Ankit Siwach is an Indian actor known for his work in Hindi films and television.

==Career==
Siwach began his television career in 2017 with the leading role of Inspector Adhiraj Pandey in Star Plus' Rishton Ka Chakravyuh. In 2018, he appeared in a cameo role for Star Plus' Ishqbaaaz and an episodic role for &TV's Laal Ishq.
Starting Nov 2018 to Nov 2019, he played the lead role of Ram/Rana Bhanu Pratap Singh in Zee TV's Manmohini.

In 2020, he portrayed the role of Vikram Jai Singh in Sony TV's Beyhadh 2. In August 2020, he produced and was seen as the host in Epic TV's Safarnama.
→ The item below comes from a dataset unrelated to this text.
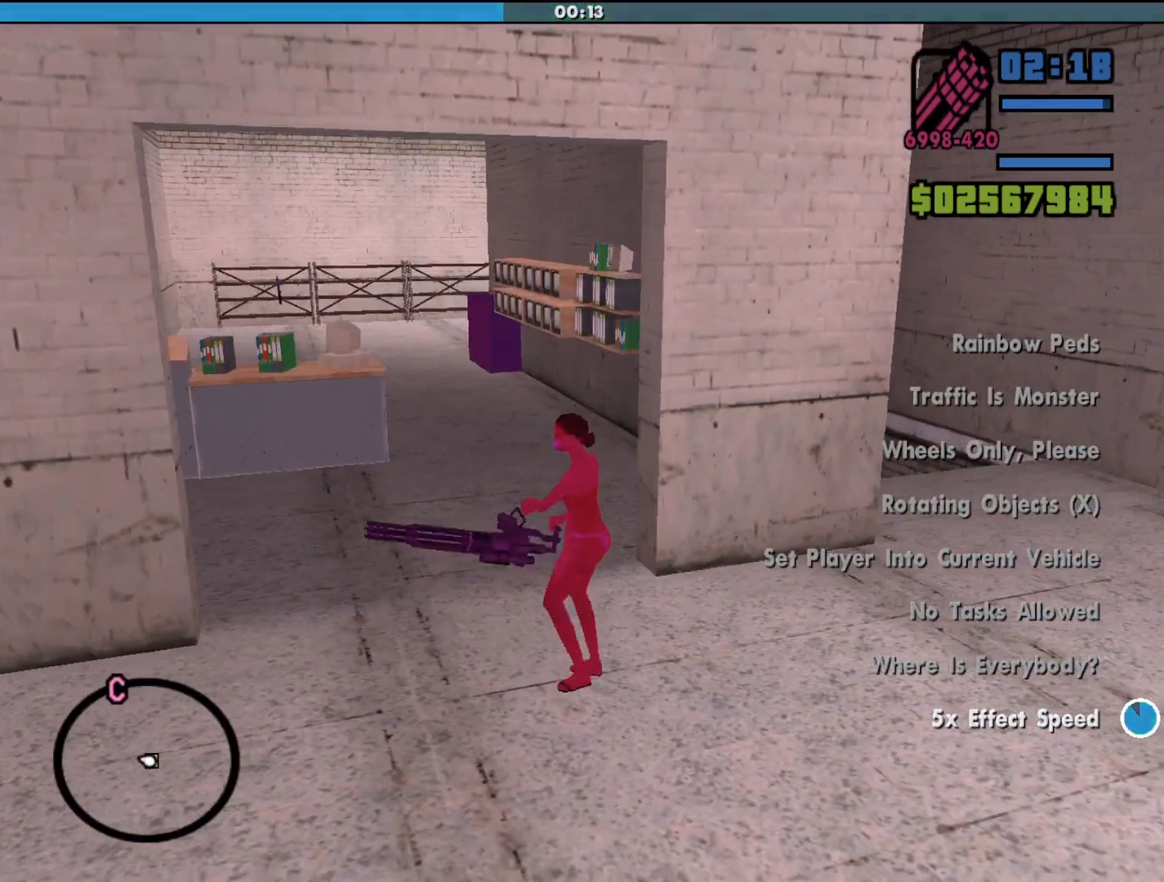
{"keys": ["d", "w"], "mouse": [], "events": [[67, "w", "up"], [333, "w", "down"]]}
In 2021, he played the role of Vyom in Voot's popular web series Ishq Mein Marjawan 2: Naya Safar. In March 2022, he portrayed the main lead Armaan in StarPlus' show Yeh Jhuki Jhuki Si Nazar.
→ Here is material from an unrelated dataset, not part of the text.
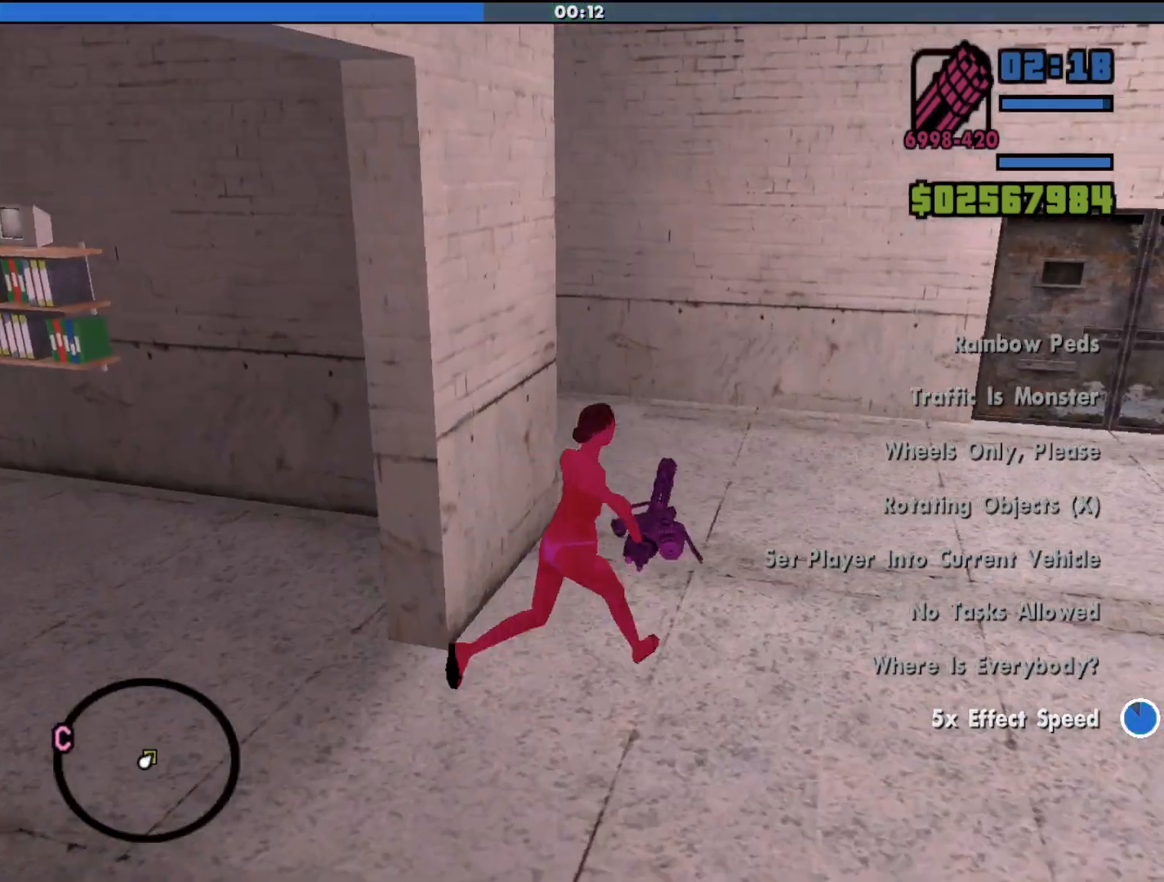
{"keys": ["d", "w"], "mouse": [], "events": []}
In 2025, he gained critical acclaim for the role of CBI Officer Bhagwan Sharad Ramteke in Disney Star's web series Kull: The Legacy of the Raisingghs.

In June 2025, Ankit represented his film Madam Driver at the prestigious New York Indian Film Festival. As Hassan, Ankit impressed audiences with his nuanced portrayal of a resilient, soft-spoken man navigating life’s challenges with quiet strength. His heartfelt performance earned him praise for bringing depth and authenticity to the character.

Ankit played the role of Ramlal Yadav in Excel Entertainment’s 120 Bahadur alongside Farhan Akhtar, released on 21st November 2025.. His portrayal of Ramlal was praised by audience and critics.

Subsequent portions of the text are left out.